We provide a three component framework for what we ultimately label “deep visual explanation.”  Motivated by a recent rebirth of ideas arising from problems 1, 2 above, we structure the idea of “explainable AI” into three components: first, the foundations of explainability arising from non-monotonic abductive reasoning; second, a sketch of a logical theory of visualization, which provides a basis for consolidating complex n-dimensional data into a form in which the human visual system can derive plausible inferences; and third, and finally, a sketch of a system based on the first two components, which we call deep visual explanation. We describe an instance of this third component as a method of instrumenting deep learned but opaque models so that one can observe a visual explanation of a deep model’s internal behaviour.

 

Bio: R.G. (Randy) Goebel is currently professor of Computing Science in  the Department of Computing Science at the University of Alberta, Associate Vice President (Research) and Associate Vice President (Academic), and principle investigator in the Alberta Machine Intelligence Institute (AMII). He received the B.Sc. (Computer Science), M.Sc. (Computing Science), and Ph.D. (Computer Science) from the Universities of Regina, Alberta, and British Columbia, respectively.

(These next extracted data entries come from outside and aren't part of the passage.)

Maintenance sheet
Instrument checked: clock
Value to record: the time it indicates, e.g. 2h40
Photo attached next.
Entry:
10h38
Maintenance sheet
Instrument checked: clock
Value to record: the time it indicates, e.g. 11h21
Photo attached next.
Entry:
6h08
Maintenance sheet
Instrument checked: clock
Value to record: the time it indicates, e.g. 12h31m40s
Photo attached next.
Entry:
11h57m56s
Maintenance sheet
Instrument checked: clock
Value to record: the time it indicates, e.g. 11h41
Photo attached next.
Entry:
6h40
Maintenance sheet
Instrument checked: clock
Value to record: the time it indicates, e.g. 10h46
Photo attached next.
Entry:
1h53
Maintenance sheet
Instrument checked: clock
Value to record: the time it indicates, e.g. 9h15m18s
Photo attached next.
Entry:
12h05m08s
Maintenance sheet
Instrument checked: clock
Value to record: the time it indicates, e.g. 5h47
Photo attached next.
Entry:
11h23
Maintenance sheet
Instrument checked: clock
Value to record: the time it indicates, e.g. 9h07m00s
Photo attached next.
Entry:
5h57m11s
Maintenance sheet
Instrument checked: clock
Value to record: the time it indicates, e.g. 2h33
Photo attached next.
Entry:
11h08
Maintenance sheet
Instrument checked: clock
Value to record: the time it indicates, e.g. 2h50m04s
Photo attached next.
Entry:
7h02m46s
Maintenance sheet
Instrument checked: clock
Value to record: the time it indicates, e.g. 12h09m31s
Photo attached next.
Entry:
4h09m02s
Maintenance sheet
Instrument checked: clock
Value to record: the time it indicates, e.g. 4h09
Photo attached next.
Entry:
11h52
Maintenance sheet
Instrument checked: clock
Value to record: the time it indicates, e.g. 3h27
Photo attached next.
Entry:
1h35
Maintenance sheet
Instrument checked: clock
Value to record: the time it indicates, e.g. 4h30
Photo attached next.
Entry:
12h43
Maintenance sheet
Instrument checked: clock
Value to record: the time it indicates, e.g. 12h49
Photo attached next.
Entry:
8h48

Professor Goebel's theoretical work on abduction, hypothetical reasoning and belief revision is internationally well know, and his recent research is focused on the formalization of visualization, with applications in several application areas including web mining, optimization, natural language processing, legal reasoning, precision health, and intelligent transportation.

Randy has previously held faculty appointments at the University of Waterloo, University of Tokyo, Multimedia University (Kuala Lumpur), Hokkaido University (Sapporo), visiting researcher engagements at National Institute of Informatics (Tokyo), German Research Centre for Artificial Intelligence (DFKI, Germany), and National ICT Australia (NICTA, now Data61), and is actively involved in collaborative research projects in Canada, France, Japan, China, and Germany.

 

Speaker: David Israel (Stanford Research Institute)

 

Title: Some Thoughts on RoboEthics  -- From a Non-Roboticist and A Complete Amateur at Ethics

 

Abstract: A lot of very smart people (Stephen Hawking, Elon Musk, Peter Norvig, Stuart Russell and many others) have expressed deep concerns about the existential threat to our species (!) that may be posed by the development of "super-intelligent" machines.  In this talk, I want to address what I consider much more immediate, and much less science-fiction-inspired worries having to do with autonomous systems, in particular with even partially autonomous weapons systems.  Besides frightening my audience, I hope to get them to think about some of the issues -- both policy-oriented and ethical -- that autonomous systems raise. 

 

Bio: David J. Israel is a Principal Scientist Emeritus at Artificial Intelligence Center at SRI, where he been the Director of the Natural Language Program Artificial Intelligence Center Information and Computing Sciences Division SRI International. He has worked in a number of areas in AI, including Knowledge Representation and Reasoning, Theory of (Rational) Action and various parts of Natural Language Processing, such as Formal Semantics and the Theory and Design of Machine Reading systems.